─── SUPPLIED TEXT
Example: I have an African American neighbor one block over that I see regularly. He works in IT/devops. Like every IT person, he gets yelled at by random people at work all the time; it's a high-stress job. But when he gets visibly frustrated, he's The Angry Black Man. Dipshit coworkers complain that they don't feel safe.
It is an example of a white male privilege that being frustrated and swearing at your computer screen is unlikely to result in a white male being put on a PIP for having a "threatening demeanor".
As a large white man, similar things have happened to me.
"Can we have this conversation in the stairwell so I can stand 2 steps down and make you feel comfortable?" <- actual thing I've had to say and do with a crazy female coworker
There may be some racial bias here (I don't have enough reliable data to have much of an opinion), but don't think majorities are immune.
Yeah, well, the difference is, every single black person I've seen that works in the industry has had a superlatively gregarious personality -- comfortable to talk to, ultra-diplomatic, with a good sense of humor. Any similarly sized group of white men I can think of, be it groups of coworkers at different companies, people I play golf with that are in tech, etc, have some angry, caustic personalities. Where'd all the angry black people go?
I've had similar as well. Literally had managers tell me I can't express anger the way others do because it was intimidating when I did it. Size matters as much as anything in that kind of situation.
At one job, I regularly interacted with a man who was larger than me and often angry. He was a few inches taller and 70-80 pounds heavier. He'd had a couple people threaten him with going to management for official notice when he got angry. I ended up dealing with him because I sort of understood how he felt about all that, so I'd just let his anger wash off my back. I knew he wasn't actually threatening.
──────
─── GIVEN DATA
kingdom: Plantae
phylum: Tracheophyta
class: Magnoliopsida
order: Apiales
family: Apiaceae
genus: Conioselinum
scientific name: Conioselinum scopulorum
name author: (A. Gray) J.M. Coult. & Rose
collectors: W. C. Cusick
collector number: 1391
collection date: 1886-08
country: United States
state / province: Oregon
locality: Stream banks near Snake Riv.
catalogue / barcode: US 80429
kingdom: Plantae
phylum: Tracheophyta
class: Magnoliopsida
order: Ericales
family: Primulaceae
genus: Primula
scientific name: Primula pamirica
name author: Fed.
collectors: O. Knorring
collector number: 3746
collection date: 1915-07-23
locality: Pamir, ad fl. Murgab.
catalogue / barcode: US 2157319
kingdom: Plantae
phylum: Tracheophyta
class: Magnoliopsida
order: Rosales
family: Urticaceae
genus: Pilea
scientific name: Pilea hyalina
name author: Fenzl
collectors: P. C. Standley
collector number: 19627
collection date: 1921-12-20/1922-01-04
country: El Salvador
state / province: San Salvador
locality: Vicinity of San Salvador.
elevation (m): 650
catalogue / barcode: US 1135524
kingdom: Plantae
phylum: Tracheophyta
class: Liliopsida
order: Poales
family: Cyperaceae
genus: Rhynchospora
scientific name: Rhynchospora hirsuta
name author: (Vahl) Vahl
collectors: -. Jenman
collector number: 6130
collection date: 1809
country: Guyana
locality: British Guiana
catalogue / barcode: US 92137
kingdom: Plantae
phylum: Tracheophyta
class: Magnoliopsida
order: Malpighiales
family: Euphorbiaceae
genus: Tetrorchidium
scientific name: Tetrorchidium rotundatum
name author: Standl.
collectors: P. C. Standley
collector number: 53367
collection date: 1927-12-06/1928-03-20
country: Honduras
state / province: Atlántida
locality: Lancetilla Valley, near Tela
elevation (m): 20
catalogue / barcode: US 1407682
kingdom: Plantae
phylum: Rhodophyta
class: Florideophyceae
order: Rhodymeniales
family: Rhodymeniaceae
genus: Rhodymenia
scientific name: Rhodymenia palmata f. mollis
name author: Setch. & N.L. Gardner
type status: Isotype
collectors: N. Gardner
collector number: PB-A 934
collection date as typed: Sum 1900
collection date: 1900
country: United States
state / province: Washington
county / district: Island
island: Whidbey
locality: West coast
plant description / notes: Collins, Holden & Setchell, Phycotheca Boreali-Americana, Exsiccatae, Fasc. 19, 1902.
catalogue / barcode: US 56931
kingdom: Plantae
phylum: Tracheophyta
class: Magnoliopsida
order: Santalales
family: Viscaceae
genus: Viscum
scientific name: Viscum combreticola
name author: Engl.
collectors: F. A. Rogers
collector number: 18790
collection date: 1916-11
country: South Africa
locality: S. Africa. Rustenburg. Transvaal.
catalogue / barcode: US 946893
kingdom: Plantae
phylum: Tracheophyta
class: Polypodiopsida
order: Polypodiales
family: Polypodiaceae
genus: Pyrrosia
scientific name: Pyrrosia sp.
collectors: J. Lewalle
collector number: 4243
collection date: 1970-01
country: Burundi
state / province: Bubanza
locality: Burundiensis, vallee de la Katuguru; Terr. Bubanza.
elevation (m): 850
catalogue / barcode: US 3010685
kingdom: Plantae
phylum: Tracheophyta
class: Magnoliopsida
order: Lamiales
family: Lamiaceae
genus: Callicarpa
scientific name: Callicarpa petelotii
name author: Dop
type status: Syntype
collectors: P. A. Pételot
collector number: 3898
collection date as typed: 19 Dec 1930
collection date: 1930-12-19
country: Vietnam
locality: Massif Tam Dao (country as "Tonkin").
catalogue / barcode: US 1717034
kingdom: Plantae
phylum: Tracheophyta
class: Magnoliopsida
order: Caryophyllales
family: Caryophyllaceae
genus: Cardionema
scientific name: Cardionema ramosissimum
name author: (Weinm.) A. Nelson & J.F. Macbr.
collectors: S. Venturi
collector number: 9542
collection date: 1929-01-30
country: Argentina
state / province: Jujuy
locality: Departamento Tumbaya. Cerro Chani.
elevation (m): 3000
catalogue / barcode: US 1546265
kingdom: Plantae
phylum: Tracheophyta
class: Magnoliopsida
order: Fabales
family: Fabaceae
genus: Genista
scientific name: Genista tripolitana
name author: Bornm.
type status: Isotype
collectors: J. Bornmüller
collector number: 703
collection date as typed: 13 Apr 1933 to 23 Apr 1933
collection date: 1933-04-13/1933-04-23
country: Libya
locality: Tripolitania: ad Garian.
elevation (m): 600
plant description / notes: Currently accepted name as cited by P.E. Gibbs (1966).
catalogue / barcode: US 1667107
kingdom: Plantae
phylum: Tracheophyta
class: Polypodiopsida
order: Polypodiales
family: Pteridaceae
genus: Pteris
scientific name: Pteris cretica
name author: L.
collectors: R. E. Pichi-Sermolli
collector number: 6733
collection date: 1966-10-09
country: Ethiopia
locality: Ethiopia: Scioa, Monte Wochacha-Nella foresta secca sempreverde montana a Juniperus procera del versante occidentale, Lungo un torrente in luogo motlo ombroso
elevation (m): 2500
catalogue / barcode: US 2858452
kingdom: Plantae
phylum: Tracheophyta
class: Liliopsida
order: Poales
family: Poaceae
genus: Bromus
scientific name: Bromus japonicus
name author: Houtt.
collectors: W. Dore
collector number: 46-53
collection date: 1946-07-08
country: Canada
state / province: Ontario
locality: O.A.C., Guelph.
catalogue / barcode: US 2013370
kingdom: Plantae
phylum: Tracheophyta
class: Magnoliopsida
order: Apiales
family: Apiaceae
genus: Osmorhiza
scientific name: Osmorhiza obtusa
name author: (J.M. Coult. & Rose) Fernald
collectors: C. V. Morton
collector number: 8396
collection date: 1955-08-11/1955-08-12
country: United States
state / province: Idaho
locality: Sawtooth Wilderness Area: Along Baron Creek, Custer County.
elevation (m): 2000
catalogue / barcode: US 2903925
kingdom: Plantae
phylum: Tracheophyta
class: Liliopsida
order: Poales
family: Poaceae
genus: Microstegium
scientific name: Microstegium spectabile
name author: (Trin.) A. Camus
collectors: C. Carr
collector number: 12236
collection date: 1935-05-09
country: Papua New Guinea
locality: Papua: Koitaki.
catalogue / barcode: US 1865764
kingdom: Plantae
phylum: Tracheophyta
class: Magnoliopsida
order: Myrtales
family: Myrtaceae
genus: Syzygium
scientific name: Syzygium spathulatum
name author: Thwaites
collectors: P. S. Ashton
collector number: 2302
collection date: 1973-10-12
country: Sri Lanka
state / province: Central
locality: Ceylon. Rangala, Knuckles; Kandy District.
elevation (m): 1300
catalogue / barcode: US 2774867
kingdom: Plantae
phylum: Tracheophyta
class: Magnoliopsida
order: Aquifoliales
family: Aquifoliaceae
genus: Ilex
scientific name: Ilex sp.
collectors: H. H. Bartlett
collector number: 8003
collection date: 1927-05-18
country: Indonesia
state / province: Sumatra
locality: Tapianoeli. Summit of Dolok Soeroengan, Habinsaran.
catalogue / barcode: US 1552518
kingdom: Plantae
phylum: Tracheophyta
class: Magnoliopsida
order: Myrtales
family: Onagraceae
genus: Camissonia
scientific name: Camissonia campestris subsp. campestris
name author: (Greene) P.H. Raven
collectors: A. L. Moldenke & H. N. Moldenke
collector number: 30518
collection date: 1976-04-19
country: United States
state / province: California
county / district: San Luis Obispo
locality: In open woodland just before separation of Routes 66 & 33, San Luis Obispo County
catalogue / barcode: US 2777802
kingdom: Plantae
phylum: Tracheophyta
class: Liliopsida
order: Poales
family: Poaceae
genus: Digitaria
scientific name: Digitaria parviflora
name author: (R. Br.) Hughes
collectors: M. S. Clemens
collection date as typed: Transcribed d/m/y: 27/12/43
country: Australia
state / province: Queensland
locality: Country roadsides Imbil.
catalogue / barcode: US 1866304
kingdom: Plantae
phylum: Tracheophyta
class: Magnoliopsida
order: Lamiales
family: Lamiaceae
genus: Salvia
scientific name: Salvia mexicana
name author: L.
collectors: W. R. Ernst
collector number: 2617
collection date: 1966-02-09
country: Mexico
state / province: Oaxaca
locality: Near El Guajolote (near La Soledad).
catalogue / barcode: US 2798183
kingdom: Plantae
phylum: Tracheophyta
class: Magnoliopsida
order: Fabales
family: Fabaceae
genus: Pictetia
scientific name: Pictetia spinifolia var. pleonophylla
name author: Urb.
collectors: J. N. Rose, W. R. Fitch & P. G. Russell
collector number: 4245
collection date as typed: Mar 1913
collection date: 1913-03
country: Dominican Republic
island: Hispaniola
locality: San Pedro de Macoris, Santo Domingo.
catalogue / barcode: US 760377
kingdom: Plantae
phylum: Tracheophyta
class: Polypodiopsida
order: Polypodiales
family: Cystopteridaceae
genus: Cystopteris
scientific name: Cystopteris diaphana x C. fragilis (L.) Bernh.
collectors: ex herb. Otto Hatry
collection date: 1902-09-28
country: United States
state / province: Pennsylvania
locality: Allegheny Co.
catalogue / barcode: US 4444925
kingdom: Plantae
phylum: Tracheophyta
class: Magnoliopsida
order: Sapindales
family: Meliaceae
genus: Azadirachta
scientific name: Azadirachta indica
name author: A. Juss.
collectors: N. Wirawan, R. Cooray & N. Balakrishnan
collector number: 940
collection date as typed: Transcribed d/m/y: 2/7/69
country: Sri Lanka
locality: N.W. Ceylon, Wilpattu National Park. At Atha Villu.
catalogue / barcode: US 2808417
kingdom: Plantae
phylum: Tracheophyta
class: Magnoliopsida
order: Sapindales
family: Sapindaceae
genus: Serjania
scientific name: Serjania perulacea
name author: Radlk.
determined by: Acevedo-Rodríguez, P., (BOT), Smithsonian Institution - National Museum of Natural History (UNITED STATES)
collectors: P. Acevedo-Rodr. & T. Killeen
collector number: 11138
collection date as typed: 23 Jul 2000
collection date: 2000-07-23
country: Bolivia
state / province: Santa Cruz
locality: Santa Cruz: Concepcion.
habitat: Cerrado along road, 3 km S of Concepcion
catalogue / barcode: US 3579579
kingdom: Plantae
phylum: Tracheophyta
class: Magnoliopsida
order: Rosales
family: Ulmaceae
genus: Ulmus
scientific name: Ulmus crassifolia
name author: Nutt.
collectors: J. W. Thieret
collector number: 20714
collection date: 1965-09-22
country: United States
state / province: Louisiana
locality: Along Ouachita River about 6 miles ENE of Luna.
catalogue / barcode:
──────
DIRECTIONS FOR THIS TASK.
Answer these questions about the thread on workplace anger:
1. In what field does the neighbor who lives one block over work?
2. How much heavier than the writer was the often angry man at one job?
3. Where did one writer propose holding a conversation with a coworker?
The records have nothing to do with the thread on workplace anger.

SOLVED PROBLEM.
1. IT/devops
2. 70-80 pounds heavier
3. In the stairwell